Environmental concerns are not only the problem faced by policymakers. Serbia’s energy sector is also teetering on the brink of a financial crisis. Earlier this year, state-owned EPS, Serbia’s sole electricity provider, appealed to the government for a €300m loan to avoid bankruptcy. “Serbia’s energy policy is unsustainable, economically and environmentally,” independent energy expert Aleksandar Macura tells bne. “The situation is now a fire in the apartment.”
EPS’ burgeoning debts are at least partly attributable to the state’s leverage over electricity prices, which are kept artificially low as a vote-winning tool. However, while subsidised electricity prices continue, government subsidies are drying up. EPS has the “indirect moral support” of the state, was the tepid response of then-finance minister Mladan Dinkic, to the company’s February bailout request. “Everything else is in their hands,” he said, neatly passing the buck.
The crisis is not limited to the upper echelons. Despite electricity prices being kept below market value, energy poverty remains a real issue in Serbia where the average wage is around €400 per month. “We have a situation where the service is not affordable from a living-standard perspective, but the price does not cover the real cost either,” Macura says. “This is partly to do with wasteful patterns of consumption, much electricity in Serbia is consumed by private households not for the creation of GDP, but it also because of inefficient and out-dated technologies of production and distribution. There is a lot of waste in the system.”
Unsurprisingly, the Kolubara mining basin – which generates around half of Serbia’s electricity, or “lights one in every two light bulbs in Belgrade” as politicians often like to remind the public – has become a highly politicised topic, with the government keen to attract third-party investment to modernise the plant’s technology, some of which dates from the 1970s.
The Kolubara B project – which was designed to replace four blocks at the out-dated Kolubara A plant, as well as increase total power generation capacities – remains a “priority project” for the government, a spokesperson from the Ministry of Energy, Development and Environmental Protection (MEDP) tells bne. “To our knowledge, activities in the project are [still] underway.”
According to the ministry’s spokesperson, EPS and Électricité de France (the French utility which has since acquired Edison) will work together to improve environmental standards of the plant’s design in the hope of meeting the EBRD’s new stringent loan conditions in the future.

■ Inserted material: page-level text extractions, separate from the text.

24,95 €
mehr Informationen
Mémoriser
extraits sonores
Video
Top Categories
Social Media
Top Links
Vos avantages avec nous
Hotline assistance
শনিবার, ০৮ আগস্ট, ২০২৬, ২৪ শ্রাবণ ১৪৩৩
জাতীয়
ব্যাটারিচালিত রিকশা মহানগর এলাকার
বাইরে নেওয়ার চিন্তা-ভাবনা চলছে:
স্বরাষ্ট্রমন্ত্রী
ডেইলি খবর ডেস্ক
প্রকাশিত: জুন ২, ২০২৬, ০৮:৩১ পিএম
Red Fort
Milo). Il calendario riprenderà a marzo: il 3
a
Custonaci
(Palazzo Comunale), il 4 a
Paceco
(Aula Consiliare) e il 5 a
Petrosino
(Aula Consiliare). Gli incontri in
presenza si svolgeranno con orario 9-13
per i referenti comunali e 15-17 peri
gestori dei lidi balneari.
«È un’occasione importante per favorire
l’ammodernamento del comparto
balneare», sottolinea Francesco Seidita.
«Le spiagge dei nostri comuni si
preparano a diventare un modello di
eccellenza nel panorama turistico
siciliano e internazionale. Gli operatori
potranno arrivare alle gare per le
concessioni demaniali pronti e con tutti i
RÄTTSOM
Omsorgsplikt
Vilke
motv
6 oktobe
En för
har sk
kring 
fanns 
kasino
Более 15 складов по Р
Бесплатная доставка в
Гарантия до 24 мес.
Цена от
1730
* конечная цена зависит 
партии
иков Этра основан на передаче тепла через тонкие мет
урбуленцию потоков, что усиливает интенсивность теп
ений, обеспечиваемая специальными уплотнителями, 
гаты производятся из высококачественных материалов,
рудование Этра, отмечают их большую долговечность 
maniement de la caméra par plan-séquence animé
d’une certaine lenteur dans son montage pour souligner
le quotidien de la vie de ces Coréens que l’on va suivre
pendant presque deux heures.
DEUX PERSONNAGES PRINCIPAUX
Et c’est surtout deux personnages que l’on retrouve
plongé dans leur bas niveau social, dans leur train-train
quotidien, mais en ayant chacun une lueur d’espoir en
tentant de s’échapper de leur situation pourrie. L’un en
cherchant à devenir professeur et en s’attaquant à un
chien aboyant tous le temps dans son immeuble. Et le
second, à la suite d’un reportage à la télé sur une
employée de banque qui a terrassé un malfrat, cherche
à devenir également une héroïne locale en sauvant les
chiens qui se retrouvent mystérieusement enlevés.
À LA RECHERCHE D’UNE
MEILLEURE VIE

However, environmental organisations say that both the EBRD and the state should stop backing Kolubara altogether, and instead look to more sustainable green alternatives. “The obsession needs to be ‘Negawatts’ not Kilowatts. Only after serious improvements in wasteful use and distribution should Serbia look to increase its generation capacities in sense of volume,” says Kalmar. “The problem is that diversification is just seen as some sort of European Union extravaganza… de-carbonisation has not gained serious ground amongst Serbian technocrats.”